The American Psychological Association defines school refusal, also known as school avoidance or school phobia as persistent reluctance to go to school, which usually occurs during the primary school years and is often a symptom of an educational, social, or emotional problem. The American Academy of Child & Adolescent Psychiatry discusses that school refusal could happen at any age, however, it is most likely shown in children ages 5 – 7 and 11 – 14. During these ages are when children are entering elementary school and middle school.  

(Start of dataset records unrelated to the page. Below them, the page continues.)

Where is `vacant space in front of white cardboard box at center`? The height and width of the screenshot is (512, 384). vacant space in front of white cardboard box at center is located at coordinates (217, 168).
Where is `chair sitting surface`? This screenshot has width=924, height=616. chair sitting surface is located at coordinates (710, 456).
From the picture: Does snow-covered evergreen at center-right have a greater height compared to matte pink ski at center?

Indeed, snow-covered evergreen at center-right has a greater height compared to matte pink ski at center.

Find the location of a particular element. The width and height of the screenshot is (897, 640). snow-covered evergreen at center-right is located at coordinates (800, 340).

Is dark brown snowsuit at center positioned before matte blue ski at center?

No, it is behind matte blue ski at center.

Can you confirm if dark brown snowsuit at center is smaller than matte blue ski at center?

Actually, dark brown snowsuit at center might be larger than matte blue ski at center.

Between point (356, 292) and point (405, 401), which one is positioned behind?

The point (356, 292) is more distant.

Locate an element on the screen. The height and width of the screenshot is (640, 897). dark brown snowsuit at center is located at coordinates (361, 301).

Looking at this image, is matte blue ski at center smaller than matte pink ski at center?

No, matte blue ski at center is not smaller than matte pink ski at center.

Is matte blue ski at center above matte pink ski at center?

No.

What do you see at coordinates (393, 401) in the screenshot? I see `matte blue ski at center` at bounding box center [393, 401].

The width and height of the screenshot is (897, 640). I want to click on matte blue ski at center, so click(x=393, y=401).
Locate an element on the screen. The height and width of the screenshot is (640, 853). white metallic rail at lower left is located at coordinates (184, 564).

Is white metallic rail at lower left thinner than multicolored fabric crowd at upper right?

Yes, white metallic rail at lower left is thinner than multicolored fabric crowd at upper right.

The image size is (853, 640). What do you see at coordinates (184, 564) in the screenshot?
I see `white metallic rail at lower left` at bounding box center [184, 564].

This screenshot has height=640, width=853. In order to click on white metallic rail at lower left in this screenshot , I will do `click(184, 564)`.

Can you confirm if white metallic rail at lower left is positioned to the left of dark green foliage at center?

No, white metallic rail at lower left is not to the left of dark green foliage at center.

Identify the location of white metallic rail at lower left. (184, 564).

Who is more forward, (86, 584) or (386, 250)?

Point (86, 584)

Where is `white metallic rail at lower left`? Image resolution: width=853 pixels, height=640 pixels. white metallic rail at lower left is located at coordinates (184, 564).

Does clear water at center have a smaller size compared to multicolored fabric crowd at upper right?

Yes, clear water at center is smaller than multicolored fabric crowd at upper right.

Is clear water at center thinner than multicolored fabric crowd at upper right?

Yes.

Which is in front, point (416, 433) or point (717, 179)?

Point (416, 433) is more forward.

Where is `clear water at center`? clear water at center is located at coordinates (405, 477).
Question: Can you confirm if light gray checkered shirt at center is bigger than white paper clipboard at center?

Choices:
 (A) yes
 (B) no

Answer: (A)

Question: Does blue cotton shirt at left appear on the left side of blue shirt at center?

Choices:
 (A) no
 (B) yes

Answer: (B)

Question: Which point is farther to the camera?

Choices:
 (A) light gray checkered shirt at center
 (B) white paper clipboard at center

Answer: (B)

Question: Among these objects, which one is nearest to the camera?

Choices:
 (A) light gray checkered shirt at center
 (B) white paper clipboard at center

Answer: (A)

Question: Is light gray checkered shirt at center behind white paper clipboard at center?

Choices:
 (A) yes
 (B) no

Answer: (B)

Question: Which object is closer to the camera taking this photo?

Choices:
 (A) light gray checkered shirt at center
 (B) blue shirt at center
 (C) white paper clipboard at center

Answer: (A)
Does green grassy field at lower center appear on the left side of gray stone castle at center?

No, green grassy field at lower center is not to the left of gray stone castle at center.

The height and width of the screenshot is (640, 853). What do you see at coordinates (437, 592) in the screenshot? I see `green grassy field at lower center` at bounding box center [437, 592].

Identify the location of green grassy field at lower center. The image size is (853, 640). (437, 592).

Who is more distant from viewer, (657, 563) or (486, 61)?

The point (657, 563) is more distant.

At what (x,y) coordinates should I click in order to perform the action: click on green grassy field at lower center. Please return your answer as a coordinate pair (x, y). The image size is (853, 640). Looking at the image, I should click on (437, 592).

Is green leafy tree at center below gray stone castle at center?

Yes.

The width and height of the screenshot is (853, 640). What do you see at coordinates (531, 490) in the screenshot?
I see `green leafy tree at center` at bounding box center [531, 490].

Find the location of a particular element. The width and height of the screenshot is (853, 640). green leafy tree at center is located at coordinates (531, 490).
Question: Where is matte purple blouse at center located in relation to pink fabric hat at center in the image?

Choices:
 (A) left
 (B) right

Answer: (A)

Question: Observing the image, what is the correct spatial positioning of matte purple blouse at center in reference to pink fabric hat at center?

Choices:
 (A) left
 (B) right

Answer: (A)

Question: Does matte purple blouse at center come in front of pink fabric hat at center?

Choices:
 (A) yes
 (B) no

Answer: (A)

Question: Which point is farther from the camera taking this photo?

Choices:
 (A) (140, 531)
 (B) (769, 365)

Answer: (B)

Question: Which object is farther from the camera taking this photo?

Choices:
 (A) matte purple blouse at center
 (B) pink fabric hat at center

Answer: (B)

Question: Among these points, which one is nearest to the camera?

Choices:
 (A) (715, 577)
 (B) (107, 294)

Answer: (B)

When Would My Child Refuse School?

The American Academy of Child & Adolescent Psychiatry found that children typically will refuse to go to school after a period of time when becoming close or closer to their parents. For example, it is more common for children to refuse school after summer break, holiday break, long weekend, or overcoming a brief illness. Additionally, the refusal to attend school could come after a stressful event such as death of a family member or family pet, changing schools, or even moving.

Knowing the Physical Symptoms of School Refusal

The American Academy of Child & Adolescent Psychiatry identified various symptoms a child may complain of prior to having to go to school. Children may complain of headaches, sore throats, and stomach aches. 

So I Let My Child Stay Home – Now What?

Your child complains of one of the conditions mentioned above and you agree to let your child stay home. Do you ever notice that after letting your child stay home the physical symptoms magically go away? The American Academy of Child & Adolescent Psychiatry identified that after the child is able to stay home the physical symptoms disappear but only for them to return the next day before going to school.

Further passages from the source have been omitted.